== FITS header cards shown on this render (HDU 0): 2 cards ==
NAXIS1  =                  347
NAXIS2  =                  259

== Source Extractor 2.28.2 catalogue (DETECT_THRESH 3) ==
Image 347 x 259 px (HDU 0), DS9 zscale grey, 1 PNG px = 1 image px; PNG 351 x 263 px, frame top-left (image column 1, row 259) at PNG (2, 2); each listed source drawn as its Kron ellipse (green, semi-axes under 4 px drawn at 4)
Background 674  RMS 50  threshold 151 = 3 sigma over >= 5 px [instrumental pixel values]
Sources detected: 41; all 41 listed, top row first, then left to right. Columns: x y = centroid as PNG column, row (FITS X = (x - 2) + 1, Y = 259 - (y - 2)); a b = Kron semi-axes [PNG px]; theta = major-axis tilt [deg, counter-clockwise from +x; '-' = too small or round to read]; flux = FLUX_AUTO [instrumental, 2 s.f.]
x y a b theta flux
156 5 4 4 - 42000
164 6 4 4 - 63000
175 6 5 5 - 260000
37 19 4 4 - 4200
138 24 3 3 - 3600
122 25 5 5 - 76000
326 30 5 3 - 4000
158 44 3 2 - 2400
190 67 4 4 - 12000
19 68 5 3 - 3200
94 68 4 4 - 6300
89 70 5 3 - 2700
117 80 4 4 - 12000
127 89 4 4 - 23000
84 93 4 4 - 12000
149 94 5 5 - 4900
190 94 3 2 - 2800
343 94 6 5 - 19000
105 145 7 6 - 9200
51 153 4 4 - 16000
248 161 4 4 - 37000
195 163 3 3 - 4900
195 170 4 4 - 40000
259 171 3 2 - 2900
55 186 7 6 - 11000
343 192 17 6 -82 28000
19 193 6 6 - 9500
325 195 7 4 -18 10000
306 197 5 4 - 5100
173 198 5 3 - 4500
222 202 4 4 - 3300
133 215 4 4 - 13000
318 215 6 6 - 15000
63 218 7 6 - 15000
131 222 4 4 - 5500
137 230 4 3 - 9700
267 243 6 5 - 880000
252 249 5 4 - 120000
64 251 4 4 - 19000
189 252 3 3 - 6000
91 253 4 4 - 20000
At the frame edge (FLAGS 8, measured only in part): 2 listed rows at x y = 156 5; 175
────────────────────
> Problem description: Return every line of the listing above verbatim, with nothing changed, added or left out.

> Response:
== FITS header cards shown on this render (HDU 0): 2 cards ==
NAXIS1  =                  347
NAXIS2  =                  259

== Source Extractor 2.28.2 catalogue (DETECT_THRESH 3) ==
Image 347 x 259 px (HDU 0), DS9 zscale grey, 1 PNG px = 1 image px; PNG 351 x 263 px, frame top-left (image column 1, row 259) at PNG (2, 2); each listed source drawn as its Kron ellipse (green, semi-axes under 4 px drawn at 4)
Background 674  RMS 50  threshold 151 = 3 sigma over >= 5 px [instrumental pixel values]
Sources detected: 41; all 41 listed, top row first, then left to right. Columns: x y = centroid as PNG column, row (FITS X = (x - 2) + 1, Y = 259 - (y - 2)); a b = Kron semi-axes [PNG px]; theta = major-axis tilt [deg, counter-clockwise from +x; '-' = too small or round to read]; flux = FLUX_AUTO [instrumental, 2 s.f.]
x y a b theta flux
156 5 4 4 - 42000
164 6 4 4 - 63000
175 6 5 5 - 260000
37 19 4 4 - 4200
138 24 3 3 - 3600
122 25 5 5 - 76000
326 30 5 3 - 4000
158 44 3 2 - 2400
190 67 4 4 - 12000
19 68 5 3 - 3200
94 68 4 4 - 6300
89 70 5 3 - 2700
117 80 4 4 - 12000
127 89 4 4 - 23000
84 93 4 4 - 12000
149 94 5 5 - 4900
190 94 3 2 - 2800
343 94 6 5 - 19000
105 145 7 6 - 9200
51 153 4 4 - 16000
248 161 4 4 - 37000
195 163 3 3 - 4900
195 170 4 4 - 40000
259 171 3 2 - 2900
55 186 7 6 - 11000
343 192 17 6 -82 28000
19 193 6 6 - 9500
325 195 7 4 -18 10000
306 197 5 4 - 5100
173 198 5 3 - 4500
222 202 4 4 - 3300
133 215 4 4 - 13000
318 215 6 6 - 15000
63 218 7 6 - 15000
131 222 4 4 - 5500
137 230 4 3 - 9700
267 243 6 5 - 880000
252 249 5 4 - 120000
64 251 4 4 - 19000
189 252 3 3 - 6000
91 253 4 4 - 20000
At the frame edge (FLAGS 8, measured only in part): 2 listed rows at x y = 156 5; 175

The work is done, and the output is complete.